I recognise your face but I can't remember your name
A few weeks ago we went out for dinner for my father in laws 88th birthday. There were 9 of us. The waitress took 9 orders. She didn’t write down one of them. My wife, and my mother in law, were both worried that the waitress wouldn’t remember our orders. Once again, there was no need for them to be worried. The orders were 100% correct.
Remembering people's orders in a restaurant or people's names are skills that anyone can master. It just takes a little bit of work.
Chances are high, in your role, it will be very useful for you to be good at remembering names and little details on the people you regularly and not so regularly interact with.
I’ve noticed that the people I work with who are very good at remembering names have worked at their technique over the years. They appreciate how important it is.
When you start to confidently recall people’s names, their children’s names, the schools their children attend and the type of coffee they like, it sends out a strong message. No, not that you are stalking them. It sends out a message that you notice them and you listen to them when they are speaking. It highlights that you are interested in them. What a great and simple way to strengthen a relationship.
Here is a technique that I use for recalling names. I call it the R.A.I.L. technique. I use one or two of these methods to help me when I am meeting new people.
R – Repetition
When you meet someone for the first time, perhaps at an event, I suggest you repeat their name three or four times in the first minute. It might sound a bit like this:
“Hi, I’m Steve, the NSW Sales Manager for Gottanich medical supplies. I don’t believe we’ve met yet”. Offer your hand and smile. They will respond and introduce themselves.
“Hi, I’m Ken”. You then say, “Great to meet you Ken. Can I ask you something, Ken what prompted you to attend this event today"?
Listen closely to Ken’s response, smiling and nodding your head. Then, if the opportunity is there, you might say - “Ken, I’m just going to the bar to get a drink, can I get you one…Ken”?
A – Association
With a bit of quick thinking you should be able to associate the person you have just met with someone else you know who has the same name. Consider this scenario. You have just met Linda at a function. She’s a very fit woman with excellent posture and well-defined biceps. Your mind quickly associates her with Lynda Carter, who played Wonder Woman in the 1970’s TV show. You might not see Linda for another 3 months, but if the association is a good one for you, your mind will be able to recall her name when you next see her.
I - Imagination
It seems that the more vivid our imagination is when remembering names, the better the chance of a recall. I recall years ago meeting an old neighbour of mine for the first time. She introduced herself. Her name was Annette. I immediately thought of her being stuck underneath a giant soccer net. It helped me recall her name. The clear visualisation made it easy for me. Let your imagination run a little wild. It really helps.
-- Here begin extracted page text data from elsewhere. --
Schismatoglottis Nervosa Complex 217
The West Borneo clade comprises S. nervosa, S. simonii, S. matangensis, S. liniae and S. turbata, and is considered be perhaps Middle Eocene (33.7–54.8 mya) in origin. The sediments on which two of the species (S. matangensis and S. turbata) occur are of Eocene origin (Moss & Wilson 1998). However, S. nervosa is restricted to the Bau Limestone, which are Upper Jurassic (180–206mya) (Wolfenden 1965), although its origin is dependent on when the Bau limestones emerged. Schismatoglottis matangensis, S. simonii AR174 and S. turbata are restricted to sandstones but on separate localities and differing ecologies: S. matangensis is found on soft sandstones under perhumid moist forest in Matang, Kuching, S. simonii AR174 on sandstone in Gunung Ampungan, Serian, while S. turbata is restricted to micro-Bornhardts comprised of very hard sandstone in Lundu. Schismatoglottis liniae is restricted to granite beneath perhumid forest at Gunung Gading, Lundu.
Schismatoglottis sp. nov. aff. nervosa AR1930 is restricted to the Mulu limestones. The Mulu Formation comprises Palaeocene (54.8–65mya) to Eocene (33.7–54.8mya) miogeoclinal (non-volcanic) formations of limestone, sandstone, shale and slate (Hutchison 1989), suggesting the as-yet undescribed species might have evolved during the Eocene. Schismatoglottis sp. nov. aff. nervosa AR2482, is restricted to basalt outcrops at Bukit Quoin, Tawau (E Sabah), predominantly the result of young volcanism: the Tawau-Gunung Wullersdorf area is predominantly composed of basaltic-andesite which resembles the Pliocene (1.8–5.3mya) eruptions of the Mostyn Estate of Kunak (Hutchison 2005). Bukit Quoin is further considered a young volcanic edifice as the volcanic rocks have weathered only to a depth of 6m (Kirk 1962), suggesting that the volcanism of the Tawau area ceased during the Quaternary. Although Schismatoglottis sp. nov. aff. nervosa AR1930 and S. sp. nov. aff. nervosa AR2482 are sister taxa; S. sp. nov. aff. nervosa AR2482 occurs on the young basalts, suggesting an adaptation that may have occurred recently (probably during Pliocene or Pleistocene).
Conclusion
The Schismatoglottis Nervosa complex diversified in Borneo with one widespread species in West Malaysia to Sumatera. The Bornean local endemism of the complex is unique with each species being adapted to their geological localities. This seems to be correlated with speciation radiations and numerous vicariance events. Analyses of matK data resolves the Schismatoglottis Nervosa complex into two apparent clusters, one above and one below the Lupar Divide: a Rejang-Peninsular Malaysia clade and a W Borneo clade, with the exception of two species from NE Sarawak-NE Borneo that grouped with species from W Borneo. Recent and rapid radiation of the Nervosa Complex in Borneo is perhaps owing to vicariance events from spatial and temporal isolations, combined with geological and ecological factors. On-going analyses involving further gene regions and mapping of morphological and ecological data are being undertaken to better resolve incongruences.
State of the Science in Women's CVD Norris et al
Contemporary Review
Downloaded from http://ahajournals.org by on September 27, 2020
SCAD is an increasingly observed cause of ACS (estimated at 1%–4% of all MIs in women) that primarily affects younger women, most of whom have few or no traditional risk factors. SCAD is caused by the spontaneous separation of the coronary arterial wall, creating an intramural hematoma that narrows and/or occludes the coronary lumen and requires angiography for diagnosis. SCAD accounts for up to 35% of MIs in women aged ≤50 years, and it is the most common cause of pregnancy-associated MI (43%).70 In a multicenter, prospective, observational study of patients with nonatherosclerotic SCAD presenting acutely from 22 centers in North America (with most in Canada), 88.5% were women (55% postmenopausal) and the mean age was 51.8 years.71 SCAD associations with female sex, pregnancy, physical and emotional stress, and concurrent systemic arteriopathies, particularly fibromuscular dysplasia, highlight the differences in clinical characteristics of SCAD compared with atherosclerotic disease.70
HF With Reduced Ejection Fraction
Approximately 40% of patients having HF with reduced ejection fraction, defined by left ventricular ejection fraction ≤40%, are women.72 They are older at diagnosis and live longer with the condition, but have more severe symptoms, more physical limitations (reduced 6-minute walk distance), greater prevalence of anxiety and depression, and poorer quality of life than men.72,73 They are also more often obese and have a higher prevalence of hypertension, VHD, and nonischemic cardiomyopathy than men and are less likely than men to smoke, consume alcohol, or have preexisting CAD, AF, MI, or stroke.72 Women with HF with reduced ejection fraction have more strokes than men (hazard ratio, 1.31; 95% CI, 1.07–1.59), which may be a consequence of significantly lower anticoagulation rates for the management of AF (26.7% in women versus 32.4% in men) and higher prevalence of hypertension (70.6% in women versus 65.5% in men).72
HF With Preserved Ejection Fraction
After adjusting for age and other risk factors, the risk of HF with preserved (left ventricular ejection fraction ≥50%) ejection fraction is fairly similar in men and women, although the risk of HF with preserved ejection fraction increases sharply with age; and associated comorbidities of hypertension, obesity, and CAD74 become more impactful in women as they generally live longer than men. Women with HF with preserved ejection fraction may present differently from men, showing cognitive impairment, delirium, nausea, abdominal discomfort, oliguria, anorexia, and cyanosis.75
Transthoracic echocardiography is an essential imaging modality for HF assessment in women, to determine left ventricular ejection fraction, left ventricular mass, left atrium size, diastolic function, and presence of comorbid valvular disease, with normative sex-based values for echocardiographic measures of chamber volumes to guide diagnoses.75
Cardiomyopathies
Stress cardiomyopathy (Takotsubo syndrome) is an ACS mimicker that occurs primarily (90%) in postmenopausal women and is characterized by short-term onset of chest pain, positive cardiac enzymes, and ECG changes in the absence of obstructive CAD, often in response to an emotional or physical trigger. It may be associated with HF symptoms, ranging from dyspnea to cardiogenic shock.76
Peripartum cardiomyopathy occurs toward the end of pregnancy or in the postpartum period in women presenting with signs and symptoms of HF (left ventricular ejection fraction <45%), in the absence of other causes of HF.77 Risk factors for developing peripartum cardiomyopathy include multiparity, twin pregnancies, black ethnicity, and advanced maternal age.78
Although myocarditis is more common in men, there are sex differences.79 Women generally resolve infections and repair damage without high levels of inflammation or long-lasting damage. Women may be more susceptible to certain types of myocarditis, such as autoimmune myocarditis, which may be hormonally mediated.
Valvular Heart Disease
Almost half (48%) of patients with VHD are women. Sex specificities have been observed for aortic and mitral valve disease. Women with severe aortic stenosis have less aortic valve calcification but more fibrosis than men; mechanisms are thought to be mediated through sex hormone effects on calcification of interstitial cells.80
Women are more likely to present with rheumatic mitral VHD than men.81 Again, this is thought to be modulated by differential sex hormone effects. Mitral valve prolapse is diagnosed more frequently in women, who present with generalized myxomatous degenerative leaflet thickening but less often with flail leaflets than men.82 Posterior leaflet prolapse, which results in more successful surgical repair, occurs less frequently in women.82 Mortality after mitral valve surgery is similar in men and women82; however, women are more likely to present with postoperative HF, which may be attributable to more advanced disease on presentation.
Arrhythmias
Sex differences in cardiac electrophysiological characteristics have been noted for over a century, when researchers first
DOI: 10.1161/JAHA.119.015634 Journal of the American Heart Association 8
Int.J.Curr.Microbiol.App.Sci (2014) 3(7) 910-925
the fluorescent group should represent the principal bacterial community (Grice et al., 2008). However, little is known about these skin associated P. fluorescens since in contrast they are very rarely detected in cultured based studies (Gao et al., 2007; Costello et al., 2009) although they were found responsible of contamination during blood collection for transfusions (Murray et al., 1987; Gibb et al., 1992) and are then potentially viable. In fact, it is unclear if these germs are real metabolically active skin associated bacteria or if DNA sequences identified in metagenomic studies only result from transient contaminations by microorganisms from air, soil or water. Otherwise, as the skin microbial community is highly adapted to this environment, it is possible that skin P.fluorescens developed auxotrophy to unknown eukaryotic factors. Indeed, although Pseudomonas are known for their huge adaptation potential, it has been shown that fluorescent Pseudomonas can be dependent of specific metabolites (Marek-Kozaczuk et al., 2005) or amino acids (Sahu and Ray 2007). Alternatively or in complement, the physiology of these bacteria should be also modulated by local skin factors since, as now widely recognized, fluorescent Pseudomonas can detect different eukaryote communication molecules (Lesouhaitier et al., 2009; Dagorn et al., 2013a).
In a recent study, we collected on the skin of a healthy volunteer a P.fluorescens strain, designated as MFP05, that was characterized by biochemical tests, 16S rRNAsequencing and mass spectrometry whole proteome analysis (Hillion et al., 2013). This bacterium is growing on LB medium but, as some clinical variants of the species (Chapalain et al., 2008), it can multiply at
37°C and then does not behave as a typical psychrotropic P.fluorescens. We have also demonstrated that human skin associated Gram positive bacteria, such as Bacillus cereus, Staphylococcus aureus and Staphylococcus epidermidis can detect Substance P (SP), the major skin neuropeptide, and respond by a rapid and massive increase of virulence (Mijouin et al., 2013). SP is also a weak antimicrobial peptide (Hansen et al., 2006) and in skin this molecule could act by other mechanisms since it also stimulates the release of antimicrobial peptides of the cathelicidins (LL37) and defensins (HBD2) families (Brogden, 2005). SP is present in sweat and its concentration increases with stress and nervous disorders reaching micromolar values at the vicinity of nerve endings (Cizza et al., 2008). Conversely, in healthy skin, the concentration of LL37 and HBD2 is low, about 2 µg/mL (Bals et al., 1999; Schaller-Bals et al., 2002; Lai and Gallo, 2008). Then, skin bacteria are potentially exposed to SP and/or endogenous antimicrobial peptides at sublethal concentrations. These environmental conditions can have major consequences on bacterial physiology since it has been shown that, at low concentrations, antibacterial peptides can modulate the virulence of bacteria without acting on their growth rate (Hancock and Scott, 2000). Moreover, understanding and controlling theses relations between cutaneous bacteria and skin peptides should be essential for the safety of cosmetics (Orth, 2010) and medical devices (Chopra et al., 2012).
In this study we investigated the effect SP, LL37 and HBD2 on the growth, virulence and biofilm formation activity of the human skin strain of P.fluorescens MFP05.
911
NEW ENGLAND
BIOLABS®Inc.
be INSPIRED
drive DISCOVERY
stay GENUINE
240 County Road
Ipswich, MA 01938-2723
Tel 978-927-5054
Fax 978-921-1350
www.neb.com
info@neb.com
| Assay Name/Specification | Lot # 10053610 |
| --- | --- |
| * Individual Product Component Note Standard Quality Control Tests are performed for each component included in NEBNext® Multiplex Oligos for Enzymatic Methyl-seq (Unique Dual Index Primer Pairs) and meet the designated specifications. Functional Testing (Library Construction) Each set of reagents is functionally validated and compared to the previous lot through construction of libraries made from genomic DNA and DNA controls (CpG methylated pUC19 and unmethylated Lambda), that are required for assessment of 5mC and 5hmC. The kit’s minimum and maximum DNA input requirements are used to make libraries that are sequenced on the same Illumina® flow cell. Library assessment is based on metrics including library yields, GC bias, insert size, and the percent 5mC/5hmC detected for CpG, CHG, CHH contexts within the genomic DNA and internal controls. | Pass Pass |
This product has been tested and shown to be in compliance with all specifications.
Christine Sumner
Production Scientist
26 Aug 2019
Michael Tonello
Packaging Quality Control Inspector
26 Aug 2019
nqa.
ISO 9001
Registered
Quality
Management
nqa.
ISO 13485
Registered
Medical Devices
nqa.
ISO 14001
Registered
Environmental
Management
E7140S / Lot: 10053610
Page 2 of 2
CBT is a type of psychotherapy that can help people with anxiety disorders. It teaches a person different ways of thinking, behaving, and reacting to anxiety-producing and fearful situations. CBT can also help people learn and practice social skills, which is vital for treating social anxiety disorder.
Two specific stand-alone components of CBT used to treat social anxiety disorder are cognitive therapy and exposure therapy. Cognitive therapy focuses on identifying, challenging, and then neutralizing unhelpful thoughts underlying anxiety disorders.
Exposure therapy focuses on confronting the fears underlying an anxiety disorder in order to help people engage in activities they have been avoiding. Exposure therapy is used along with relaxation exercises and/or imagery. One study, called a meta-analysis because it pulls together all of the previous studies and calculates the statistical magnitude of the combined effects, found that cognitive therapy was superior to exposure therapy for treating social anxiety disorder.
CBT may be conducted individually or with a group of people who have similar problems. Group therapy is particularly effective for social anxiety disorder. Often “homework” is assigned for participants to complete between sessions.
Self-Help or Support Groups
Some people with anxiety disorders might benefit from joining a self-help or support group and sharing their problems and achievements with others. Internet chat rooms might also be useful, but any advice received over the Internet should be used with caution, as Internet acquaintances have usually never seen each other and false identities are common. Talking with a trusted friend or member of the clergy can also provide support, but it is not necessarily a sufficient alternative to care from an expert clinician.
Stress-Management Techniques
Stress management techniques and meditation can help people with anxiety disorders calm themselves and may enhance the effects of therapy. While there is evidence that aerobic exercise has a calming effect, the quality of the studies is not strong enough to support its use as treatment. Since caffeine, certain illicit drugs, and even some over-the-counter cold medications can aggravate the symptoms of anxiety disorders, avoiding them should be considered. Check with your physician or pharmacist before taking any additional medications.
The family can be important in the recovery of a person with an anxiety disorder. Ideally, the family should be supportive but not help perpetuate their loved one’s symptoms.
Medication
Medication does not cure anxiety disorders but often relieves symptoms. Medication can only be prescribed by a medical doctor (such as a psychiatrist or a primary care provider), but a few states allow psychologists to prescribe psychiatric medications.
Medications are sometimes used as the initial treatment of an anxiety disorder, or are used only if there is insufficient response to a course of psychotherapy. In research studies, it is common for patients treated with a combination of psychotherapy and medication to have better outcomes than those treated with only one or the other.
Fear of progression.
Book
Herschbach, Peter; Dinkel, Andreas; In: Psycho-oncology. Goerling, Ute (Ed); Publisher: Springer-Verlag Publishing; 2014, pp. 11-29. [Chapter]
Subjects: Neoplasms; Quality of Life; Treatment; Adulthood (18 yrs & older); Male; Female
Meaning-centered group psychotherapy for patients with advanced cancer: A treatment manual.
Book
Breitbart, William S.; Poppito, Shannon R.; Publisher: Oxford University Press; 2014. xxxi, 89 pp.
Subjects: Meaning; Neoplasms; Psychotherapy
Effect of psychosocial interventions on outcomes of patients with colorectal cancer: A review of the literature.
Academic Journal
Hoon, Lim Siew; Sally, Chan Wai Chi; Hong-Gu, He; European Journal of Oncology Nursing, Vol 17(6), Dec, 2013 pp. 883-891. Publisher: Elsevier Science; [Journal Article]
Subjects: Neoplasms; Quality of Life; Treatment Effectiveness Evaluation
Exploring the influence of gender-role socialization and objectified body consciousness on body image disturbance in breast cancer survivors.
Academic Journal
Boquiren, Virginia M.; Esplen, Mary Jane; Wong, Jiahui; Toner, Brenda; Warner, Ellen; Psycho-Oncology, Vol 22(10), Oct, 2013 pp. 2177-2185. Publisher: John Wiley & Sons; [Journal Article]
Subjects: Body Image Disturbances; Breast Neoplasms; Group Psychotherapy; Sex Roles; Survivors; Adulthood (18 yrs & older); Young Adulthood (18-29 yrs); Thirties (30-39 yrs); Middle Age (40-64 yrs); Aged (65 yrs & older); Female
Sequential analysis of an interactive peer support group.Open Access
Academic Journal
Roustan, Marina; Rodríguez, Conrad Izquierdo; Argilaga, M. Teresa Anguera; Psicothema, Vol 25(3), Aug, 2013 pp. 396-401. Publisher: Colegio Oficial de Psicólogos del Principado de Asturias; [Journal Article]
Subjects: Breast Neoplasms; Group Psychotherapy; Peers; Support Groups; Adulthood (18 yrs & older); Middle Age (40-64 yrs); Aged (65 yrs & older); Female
Imagine you are at a lunch and you are seated at a table with 7 people you don’t know. When you go to the bar or the bathroom, practice memorising the location of where everyone is seated. Our minds are very good at remembering things in order. After the event, when you return to your desk, sketch out a little map of the seating plan for your table. You’ll be surprised how useful this method can be. With a little bit of practice and enough time, you will be able to recall the names of up to 10 tables of 8 people quite easily.
Your practice plan:
Start small and slowly build. If you learn one new name a day that’s 365 new names by the end of the year. If you tell yourself this is important and you are willing to practice you will improve. Don’t try too hard, just be willing to try. Improvement tends to come in stages. Don’t expect to immediately be great at remembering names. Give yourself a bit of time. Don’t be too hard on yourself. If you were trying to lose weight, unless you had lap band surgery, you wouldn’t expect to lose 40 kilos in 4 weeks.
One final suggestion. Ask your local barista or barman how they remember not only people’s names but also what they drink. They might share with you their technique.
Oh and if you do bump in to me at an event and I appear to being giving you a rather blank look, don’t panic. I’m probably racking my brains to recall if you remind me of either Wonder Woman or a giant soccer net.